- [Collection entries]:
================================

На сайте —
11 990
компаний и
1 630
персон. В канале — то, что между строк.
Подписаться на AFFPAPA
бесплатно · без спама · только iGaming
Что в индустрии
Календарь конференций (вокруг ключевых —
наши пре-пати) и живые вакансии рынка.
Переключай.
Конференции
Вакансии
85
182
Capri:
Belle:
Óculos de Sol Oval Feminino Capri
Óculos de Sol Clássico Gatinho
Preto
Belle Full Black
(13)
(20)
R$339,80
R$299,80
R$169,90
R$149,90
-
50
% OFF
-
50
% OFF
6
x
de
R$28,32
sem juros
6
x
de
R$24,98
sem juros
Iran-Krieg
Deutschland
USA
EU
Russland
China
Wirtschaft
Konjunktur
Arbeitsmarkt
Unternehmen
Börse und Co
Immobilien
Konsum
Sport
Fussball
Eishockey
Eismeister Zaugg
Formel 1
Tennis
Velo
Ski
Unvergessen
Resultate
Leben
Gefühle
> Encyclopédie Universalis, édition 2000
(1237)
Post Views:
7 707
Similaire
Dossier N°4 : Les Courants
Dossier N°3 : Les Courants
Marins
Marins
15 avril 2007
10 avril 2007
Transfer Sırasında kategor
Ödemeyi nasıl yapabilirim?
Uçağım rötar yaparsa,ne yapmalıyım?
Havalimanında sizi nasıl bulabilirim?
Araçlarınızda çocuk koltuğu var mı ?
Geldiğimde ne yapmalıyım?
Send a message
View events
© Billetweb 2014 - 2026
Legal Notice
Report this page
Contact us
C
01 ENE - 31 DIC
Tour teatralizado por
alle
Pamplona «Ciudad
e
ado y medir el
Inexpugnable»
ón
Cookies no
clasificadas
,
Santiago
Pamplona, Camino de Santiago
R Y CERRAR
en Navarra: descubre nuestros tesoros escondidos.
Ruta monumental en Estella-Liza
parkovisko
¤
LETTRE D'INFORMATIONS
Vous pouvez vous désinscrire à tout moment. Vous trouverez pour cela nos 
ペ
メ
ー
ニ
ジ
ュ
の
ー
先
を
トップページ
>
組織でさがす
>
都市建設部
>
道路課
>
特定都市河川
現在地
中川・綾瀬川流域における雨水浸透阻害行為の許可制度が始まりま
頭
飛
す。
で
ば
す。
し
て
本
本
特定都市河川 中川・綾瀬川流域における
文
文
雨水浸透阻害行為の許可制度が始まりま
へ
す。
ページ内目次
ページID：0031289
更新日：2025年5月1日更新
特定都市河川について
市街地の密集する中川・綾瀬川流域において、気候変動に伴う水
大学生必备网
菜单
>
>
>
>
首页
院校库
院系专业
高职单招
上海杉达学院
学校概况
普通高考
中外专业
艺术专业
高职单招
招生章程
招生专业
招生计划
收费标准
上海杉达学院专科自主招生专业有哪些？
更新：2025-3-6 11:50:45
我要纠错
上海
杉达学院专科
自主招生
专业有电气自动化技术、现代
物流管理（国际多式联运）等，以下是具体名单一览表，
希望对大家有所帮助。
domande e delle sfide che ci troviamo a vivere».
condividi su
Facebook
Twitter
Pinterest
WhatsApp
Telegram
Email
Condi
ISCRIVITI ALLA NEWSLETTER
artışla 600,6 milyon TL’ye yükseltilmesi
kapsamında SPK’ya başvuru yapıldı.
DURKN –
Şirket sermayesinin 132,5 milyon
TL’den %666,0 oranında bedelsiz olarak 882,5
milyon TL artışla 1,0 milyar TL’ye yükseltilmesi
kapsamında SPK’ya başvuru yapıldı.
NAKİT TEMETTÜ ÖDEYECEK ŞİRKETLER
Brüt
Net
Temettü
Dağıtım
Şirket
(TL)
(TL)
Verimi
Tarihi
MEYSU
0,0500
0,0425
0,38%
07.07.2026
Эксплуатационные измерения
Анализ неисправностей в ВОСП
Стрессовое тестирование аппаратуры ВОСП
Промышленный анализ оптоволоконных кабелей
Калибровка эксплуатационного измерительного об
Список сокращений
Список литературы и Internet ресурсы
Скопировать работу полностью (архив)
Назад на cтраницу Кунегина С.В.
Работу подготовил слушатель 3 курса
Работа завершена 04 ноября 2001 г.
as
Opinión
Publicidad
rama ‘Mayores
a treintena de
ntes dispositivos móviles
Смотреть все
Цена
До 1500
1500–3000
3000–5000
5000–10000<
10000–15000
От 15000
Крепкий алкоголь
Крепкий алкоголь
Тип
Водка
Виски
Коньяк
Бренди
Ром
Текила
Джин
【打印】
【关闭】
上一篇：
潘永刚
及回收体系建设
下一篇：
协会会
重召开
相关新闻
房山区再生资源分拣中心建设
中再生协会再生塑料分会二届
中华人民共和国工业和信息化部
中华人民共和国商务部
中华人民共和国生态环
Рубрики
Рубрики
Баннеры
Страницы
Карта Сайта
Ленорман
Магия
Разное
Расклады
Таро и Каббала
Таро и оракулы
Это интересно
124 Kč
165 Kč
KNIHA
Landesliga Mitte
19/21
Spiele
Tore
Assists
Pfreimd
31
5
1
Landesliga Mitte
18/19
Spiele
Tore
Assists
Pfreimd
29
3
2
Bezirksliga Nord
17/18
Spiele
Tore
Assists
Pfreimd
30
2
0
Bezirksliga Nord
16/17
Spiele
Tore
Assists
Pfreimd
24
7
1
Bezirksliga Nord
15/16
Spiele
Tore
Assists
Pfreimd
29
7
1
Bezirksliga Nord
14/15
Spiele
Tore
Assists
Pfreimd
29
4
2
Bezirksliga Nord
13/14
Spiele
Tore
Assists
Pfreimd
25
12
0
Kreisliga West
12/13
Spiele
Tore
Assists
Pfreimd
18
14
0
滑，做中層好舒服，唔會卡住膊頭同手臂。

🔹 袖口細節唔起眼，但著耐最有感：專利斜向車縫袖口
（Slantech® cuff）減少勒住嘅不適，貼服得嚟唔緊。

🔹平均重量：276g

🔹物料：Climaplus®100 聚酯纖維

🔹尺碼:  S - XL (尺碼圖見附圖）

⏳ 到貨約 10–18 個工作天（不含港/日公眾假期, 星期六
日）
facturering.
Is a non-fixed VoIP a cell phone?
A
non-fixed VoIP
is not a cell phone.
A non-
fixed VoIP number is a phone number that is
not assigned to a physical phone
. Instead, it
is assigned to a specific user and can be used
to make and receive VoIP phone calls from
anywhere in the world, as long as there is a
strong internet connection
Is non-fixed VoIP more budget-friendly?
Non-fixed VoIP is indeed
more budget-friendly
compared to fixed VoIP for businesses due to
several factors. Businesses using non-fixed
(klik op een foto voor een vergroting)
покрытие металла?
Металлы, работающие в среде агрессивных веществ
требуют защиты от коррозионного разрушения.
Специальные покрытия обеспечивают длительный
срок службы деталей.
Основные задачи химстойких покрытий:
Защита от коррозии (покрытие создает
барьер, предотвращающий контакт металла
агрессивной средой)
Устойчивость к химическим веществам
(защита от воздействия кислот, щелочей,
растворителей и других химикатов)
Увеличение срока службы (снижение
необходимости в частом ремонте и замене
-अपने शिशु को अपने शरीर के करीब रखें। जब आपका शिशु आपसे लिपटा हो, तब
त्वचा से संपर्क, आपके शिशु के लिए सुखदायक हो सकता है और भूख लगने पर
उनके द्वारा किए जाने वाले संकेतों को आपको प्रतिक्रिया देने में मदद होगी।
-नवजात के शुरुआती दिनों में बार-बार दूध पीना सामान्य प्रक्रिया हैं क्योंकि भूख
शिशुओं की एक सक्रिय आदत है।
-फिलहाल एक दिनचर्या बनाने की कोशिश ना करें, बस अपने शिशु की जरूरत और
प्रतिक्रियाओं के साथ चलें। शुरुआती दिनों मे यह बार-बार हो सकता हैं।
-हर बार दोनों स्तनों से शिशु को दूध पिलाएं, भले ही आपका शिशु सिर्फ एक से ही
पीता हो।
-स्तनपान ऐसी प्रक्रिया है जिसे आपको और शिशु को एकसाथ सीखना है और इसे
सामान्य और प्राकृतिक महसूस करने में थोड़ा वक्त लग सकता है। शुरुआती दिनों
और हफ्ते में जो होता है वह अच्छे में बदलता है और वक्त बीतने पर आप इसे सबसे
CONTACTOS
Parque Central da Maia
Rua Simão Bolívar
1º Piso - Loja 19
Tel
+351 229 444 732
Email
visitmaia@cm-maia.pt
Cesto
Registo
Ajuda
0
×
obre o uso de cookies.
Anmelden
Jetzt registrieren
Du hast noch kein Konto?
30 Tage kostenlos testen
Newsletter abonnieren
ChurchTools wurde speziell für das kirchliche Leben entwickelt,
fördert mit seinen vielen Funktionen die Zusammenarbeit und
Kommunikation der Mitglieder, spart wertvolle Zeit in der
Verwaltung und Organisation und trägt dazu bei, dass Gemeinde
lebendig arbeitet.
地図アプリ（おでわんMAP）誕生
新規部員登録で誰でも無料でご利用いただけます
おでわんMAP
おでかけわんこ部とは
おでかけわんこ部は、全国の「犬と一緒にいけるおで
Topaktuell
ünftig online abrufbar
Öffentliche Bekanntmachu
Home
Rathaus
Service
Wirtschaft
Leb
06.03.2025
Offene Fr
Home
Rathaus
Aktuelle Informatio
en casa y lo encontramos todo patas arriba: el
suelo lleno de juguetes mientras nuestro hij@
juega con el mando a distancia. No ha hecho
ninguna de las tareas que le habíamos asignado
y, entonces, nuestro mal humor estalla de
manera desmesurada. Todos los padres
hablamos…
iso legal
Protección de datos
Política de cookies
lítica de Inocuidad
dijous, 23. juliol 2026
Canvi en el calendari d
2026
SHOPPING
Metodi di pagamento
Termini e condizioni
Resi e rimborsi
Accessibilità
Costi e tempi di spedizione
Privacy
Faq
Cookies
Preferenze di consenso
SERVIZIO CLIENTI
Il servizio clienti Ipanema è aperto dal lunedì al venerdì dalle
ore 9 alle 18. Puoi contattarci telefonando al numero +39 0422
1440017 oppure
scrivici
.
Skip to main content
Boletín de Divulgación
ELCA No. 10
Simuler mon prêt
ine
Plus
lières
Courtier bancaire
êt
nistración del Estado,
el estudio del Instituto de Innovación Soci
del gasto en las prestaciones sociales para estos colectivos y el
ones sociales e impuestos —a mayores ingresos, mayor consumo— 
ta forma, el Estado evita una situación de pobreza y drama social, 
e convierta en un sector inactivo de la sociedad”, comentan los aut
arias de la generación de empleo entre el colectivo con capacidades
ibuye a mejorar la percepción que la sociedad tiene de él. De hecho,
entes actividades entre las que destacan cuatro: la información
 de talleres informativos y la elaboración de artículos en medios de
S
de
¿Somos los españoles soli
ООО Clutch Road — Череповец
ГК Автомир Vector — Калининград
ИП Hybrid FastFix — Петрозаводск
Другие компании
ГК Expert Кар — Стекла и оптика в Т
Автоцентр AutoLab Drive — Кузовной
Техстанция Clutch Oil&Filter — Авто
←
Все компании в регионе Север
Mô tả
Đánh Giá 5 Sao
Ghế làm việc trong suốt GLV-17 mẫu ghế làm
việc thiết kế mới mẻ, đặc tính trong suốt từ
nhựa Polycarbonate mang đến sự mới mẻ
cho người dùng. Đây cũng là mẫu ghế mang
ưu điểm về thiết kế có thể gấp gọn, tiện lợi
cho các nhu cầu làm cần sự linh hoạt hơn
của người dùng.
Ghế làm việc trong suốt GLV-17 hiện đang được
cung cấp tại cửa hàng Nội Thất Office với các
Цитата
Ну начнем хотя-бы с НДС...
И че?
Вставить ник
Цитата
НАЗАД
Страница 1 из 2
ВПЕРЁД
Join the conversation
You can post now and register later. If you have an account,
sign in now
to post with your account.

================================

- [What to produce]:
Your answer should be the lines of the records that hold the string "Courants".

- [Task answer]:
Dossier N°4 : Les Courants
Dossier N°3 : Les Courants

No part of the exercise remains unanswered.